Exercise unmasks distinct pathophysiologic features in heart failure with preserved ejection fraction and pulmonary vascular disease

Gorter TM, Obokata M, Borlaug BA et al. Keywords: Heart failure with preserved ejection fraction; Pulmonary vascular disease; Right heart catheterization; Invasive exercise haemodynamics

ABSTRACT


AIMSPulmonary hypertension (PH) and pulmonary vascular disease (PVD) are common and associated with adverse outcomes in heart failure with preserved ejection fraction (HFpEF). Little is known about the impact of PVD on the pathophysiology of exercise intolerance.


METHODS AND RESULTSHeart failure with preserved ejection fraction patients (n = 161) with elevated pulmonary capillary wedge pressure (≥15 mmHg) at rest were classified into three groups: non-PH-HFpEF (n = 21); PH but no PVD (isolated post-capillary PH, IpcPH; n = 95); and PH with PVD (combined post- and pre-capillary PH, CpcPH; n = 45). At rest, CpcPH-HFpEF patients had more right ventricular (RV) dysfunction and lower pulmonary arterial (PA) compliance compared to all other groups. While right atrial pressure (RAP) and left ventricular transmural pressure (LVTMP) were similar in HFpEF with and without PH or PVD at rest, CpcPH-HFpEF patients demonstrated greater increase in RAP, enhanced ventricular interdependence, and paradoxical reduction in LVTMP during exercise, differing from all other groups (P < 0.05). Lower PA compliance was correlated with greater increase in RAP with exercise. During exercise, CpcPH-HFpEF patients displayed an inability to enhance cardiac output, reduction in forward stroke volume, and blunted augmentation in RV systolic performance, changes that were coupled with marked limitation in aerobic capacity.

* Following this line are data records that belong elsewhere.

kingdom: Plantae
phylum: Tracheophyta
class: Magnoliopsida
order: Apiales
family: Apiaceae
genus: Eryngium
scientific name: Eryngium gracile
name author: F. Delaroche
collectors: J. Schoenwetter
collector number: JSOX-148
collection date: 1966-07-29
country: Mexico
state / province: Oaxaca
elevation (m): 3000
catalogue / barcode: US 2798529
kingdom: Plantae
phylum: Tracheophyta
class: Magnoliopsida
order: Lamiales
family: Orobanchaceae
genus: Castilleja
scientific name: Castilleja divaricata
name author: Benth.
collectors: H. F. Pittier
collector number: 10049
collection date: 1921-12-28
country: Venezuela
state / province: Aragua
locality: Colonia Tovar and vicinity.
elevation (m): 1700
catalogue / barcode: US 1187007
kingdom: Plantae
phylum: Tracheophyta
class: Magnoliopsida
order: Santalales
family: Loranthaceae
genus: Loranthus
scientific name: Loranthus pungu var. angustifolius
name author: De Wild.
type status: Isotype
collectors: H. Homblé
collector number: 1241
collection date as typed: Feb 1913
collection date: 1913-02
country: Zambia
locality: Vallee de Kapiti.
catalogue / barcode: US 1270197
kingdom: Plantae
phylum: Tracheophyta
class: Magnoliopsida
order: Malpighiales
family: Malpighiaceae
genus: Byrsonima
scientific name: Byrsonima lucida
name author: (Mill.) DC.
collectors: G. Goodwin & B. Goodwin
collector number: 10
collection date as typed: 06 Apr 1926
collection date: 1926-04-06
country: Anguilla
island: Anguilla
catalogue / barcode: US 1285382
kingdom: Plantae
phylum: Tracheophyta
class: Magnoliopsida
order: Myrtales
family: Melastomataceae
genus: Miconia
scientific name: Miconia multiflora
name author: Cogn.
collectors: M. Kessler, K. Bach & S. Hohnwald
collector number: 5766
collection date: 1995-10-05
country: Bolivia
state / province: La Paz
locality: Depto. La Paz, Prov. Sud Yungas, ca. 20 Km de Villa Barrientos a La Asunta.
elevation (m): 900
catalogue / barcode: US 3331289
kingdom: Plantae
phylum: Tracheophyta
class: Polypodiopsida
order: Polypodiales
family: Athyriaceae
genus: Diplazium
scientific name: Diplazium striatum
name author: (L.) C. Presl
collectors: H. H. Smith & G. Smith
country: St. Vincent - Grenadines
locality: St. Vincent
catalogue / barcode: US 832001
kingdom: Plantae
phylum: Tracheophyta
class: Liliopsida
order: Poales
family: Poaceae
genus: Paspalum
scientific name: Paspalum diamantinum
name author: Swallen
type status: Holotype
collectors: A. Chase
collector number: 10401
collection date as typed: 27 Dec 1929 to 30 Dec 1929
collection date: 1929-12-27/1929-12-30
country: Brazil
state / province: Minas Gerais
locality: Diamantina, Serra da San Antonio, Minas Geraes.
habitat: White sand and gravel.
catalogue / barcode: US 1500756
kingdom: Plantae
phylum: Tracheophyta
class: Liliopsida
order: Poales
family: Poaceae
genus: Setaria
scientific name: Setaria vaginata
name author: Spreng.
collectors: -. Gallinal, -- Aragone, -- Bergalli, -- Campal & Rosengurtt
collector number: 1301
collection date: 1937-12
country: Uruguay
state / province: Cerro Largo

CONCLUSIONHeart failure with preserved ejection fraction patients with PVD demonstrate unique haemodynamic limitations during exercise that constrain aerobic capacity, including impaired recruitment of LV preload due to excessive right heart congestion and blunted RV systolic reserve. Interventions targeted to this distinct pathophysiology require testing in patients with HFpEF and PVD.